Second, the stepmother is acting in a clear case of conflict of duty and interest - her duty to preserve the estate for the beneficiaries as an executor versus her personal interest in receiving the money. Its even worse that this ‘gift’ is just on her say so.

I’m assuming she wasn’t a signatory or account holder on the bank account? If that’s true, then unless she had a power of attorney she has no right to withdraw from his bank account. Even with a power of attorney, she’d be in conflict again and most (probably all) self-interested transactions by attorneys are prohibited.

That excerpt from the lawyer‘s letter is pure rubbish. They can’t say what the father intended to do, and they’ve failed to even qualify it by making it clear that that is what their client instructed.
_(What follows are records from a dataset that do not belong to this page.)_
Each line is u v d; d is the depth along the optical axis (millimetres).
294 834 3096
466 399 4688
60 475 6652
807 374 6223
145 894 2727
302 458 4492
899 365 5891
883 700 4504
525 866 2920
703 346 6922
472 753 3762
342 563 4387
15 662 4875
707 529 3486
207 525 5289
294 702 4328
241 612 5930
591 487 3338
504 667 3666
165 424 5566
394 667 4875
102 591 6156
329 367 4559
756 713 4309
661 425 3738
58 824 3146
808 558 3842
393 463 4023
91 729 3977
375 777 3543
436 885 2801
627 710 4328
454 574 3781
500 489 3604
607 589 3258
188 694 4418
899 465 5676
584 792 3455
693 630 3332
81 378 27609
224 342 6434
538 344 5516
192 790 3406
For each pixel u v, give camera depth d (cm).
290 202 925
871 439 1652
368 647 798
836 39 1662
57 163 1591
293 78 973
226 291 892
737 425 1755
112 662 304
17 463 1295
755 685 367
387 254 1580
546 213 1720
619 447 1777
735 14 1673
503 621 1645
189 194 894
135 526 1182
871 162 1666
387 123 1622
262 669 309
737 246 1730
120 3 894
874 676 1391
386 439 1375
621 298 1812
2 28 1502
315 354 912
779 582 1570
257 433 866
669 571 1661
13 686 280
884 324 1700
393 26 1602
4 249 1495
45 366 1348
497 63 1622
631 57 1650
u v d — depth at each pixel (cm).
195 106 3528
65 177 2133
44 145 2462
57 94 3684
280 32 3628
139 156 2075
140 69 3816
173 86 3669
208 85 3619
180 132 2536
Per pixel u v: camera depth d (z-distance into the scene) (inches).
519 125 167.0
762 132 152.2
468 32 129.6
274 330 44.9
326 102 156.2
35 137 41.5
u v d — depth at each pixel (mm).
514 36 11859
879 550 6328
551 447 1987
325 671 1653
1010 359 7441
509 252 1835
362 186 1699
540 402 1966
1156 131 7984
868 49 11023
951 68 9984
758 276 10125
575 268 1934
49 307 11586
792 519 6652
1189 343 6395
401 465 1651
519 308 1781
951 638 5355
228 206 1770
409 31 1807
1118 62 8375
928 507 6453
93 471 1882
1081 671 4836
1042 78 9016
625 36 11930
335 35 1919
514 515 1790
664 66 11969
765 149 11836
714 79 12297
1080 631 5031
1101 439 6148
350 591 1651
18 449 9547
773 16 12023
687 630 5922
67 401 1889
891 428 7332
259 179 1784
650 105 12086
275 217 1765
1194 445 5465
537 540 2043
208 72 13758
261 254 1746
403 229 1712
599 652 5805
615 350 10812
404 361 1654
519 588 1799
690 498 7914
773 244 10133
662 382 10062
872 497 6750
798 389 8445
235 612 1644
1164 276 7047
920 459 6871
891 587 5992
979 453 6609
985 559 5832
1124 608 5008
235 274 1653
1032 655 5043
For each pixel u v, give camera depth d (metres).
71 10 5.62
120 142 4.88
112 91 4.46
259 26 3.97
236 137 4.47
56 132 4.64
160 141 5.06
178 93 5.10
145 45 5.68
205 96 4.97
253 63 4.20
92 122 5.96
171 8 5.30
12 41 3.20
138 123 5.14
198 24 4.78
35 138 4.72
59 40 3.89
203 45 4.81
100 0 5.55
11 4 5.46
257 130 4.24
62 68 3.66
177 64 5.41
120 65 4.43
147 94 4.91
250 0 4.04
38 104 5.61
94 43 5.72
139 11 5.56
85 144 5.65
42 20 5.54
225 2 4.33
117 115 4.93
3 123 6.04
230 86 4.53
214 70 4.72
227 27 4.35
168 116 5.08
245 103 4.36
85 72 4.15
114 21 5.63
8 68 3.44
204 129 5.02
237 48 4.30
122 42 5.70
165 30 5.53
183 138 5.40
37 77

I suggest your wife needs to get onto her brother and ask what the hell is going on. If your wife does intend to take action, tell him that he’ll necessarily be dragged into the action as the proceedings will be against both executors. And I suggest you get a lawyer onto it. The stepmother has lawyered up, and your wife should do the same if she’s going to fight it. I further suggest you look at what it’s going to cost to see whether it’s worth it overall.
 

Mimaki

Member
18 April 2020
3
0
1
Thanks for the reply Rob.
Yes no legal authority on account. Unfortunately it is one of those situations whereby the stepmother wiped her hands of the stepchildren the day he passed. All negotiations were through solicitors. Whilst the son was happy to be amicable and work jointly as co-executor, she on the other hand just "did her own thing" fearing she would be bullied ( or so she claims ) however the son holds a position of community in law enforcement so this was never going to happen due to potential repercussions.
She has intermeddled purely and simply believing that she can do whatever she wants with the cover of "it was my husband's wishes" and on this and many other occasions, her solicitor has responded with:
"In the event your client elects to continue his pursuant and dispute the above transactions our client will vigorously defend such proceedings".

Personally I am uncertain how he could commit to paper this intention on his client's behalf when it is clear legally - she has breached the law.